New hobverse book, here we come.

Luckily I’m not too worried about working on hob-books because each is meant to be more or less stand-alone. (think : emo humourless discworld). This one is all about the infamous bastard Mallen Gris, and his little sychophant Ives Verrel. So it’s a history. *grin*

What’s fun is that this time my bff (and hobverse fangrrl) is playing alpha-reader and reading it chapter by chapter, in its unplaned, unvarnished state. Keeps me honest, I suppose.

It’s also way too complex for a first person narrative (Hob an Lam only had three POVs and that damn near did my head in) so it’s going to be one of my few books in third past. :P

anyway, excerpt for those who like that kinda thing:



“Besides, what does it matter? All of this, it’s just a …dalliance. Already my father has picked out some House bitch for me to marry-”

Verrel rolled over and sat up. He stared down intently. “Who?”

“I’m sure I don’t remember.” Gris waved one hand, brushing the question aside. “It’s not as if I was paying the man any attention.” He focused on Verrel’s agonised face, and grinned. “What does it matter, you yourself are going to be tied to that Pelim spinster, that bug-eyed atrocity.”

Stored data
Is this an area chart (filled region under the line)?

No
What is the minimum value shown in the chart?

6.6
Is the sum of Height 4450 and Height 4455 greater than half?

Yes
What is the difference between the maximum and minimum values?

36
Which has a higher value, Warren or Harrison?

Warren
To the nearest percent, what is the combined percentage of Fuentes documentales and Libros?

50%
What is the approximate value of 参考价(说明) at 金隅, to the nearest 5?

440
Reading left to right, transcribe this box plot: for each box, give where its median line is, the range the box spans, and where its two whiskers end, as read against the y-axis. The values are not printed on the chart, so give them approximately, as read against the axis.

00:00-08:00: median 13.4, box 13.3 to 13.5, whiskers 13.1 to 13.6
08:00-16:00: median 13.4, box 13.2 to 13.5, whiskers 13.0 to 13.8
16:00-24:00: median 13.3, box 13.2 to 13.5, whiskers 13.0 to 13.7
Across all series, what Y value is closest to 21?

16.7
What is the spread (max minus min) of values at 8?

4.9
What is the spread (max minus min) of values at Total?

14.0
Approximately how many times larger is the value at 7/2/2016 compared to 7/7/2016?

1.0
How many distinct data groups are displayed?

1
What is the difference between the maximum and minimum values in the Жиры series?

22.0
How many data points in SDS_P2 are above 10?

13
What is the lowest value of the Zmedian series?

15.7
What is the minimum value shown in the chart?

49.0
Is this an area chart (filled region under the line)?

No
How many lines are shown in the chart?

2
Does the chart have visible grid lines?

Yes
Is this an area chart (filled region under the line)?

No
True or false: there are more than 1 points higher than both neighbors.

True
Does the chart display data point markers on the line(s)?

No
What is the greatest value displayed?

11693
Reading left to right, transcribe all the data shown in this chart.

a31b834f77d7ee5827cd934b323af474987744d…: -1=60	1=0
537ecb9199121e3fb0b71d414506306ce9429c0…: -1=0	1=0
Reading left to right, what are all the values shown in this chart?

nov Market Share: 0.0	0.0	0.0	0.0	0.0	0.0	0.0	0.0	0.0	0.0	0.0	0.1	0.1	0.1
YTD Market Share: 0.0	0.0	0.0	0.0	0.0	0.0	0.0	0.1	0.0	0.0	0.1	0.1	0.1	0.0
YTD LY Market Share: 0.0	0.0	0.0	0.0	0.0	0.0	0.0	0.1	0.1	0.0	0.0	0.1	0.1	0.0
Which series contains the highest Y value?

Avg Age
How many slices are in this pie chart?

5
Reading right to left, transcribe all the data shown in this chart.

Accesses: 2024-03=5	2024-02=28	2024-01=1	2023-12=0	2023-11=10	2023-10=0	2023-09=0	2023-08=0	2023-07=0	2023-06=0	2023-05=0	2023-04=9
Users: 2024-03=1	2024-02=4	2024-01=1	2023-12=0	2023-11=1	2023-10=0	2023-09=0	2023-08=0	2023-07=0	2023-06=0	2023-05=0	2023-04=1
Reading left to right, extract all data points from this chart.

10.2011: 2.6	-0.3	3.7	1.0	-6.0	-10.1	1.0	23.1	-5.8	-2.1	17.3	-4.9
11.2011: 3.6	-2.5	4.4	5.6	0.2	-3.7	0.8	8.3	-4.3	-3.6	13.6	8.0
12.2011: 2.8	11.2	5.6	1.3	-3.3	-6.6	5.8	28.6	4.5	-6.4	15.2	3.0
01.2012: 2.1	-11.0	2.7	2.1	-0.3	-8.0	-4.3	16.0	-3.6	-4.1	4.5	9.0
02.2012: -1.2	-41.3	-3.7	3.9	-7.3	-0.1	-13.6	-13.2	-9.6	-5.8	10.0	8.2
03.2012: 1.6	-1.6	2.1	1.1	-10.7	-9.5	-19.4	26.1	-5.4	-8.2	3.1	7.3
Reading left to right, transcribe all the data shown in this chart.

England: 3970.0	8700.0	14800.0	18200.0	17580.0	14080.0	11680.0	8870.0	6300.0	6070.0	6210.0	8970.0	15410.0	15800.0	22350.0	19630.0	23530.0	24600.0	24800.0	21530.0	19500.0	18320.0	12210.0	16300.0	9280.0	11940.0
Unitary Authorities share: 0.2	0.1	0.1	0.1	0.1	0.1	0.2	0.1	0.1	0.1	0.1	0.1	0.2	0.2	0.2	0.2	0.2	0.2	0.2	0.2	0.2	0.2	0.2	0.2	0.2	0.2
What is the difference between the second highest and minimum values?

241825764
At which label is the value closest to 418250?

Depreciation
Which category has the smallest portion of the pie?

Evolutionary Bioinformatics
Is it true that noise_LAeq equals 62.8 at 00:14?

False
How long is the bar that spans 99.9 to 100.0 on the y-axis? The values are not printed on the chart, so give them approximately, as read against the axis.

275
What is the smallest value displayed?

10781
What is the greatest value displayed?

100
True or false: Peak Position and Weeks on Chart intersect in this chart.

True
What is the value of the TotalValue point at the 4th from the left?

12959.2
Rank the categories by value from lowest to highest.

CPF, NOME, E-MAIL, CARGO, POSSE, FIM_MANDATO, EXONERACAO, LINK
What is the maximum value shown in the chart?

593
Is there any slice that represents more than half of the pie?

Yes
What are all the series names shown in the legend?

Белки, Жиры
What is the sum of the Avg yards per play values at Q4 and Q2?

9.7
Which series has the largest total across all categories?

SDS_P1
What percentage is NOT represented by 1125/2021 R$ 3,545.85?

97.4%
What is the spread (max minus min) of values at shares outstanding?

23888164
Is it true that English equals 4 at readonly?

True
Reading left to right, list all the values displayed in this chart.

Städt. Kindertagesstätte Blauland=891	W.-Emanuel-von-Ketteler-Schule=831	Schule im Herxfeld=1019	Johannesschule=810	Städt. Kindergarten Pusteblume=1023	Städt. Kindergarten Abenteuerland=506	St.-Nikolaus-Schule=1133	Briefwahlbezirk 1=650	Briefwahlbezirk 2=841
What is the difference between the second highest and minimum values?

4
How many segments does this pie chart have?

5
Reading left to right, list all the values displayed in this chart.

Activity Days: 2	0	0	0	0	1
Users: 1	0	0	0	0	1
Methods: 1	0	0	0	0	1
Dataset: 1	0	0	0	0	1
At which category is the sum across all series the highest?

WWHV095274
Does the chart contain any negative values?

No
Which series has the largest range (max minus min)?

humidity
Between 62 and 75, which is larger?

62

Instructions
A. Output the blog post word for word, starting with "New hobverse book, here" and going on through "honest, I suppose.".
B. In the rows starting with the line with "a31b834f77d7ee" and going on through the line with "How many slices are in this pie chart?", replace "slices" with "segments". Give back only those lines, with nothing else changed.
The blog post and the rows come from unrelated sources.

Exercise answers
A.
New hobverse book, here we come.

Luckily I’m not too worried about working on hob-books because each is meant to be more or less stand-alone. (think : emo humourless discworld). This one is all about the infamous bastard Mallen Gris, and his little sychophant Ives Verrel. So it’s a history. *grin*

What’s fun is that this time my bff (and hobverse fangrrl) is playing alpha-reader and reading it chapter by chapter, in its unplaned, unvarnished state. Keeps me honest, I suppose.

B.
a31b834f77d7ee5827cd934b323af474987744d…: -1=60	1=0
537ecb9199121e3fb0b71d414506306ce9429c0…: -1=0	1=0
Reading left to right, what are all the values shown in this chart?

nov Market Share: 0.0	0.0	0.0	0.0	0.0	0.0	0.0	0.0	0.0	0.0	0.0	0.1	0.1	0.1
YTD Market Share: 0.0	0.0	0.0	0.0	0.0	0.0	0.0	0.1	0.0	0.0	0.1	0.1	0.1	0.0
YTD LY Market Share: 0.0	0.0	0.0	0.0	0.0	0.0	0.0	0.1	0.1	0.0	0.0	0.1	0.1	0.0
Which series contains the highest Y value?

Avg Age
How many segments are in this pie chart?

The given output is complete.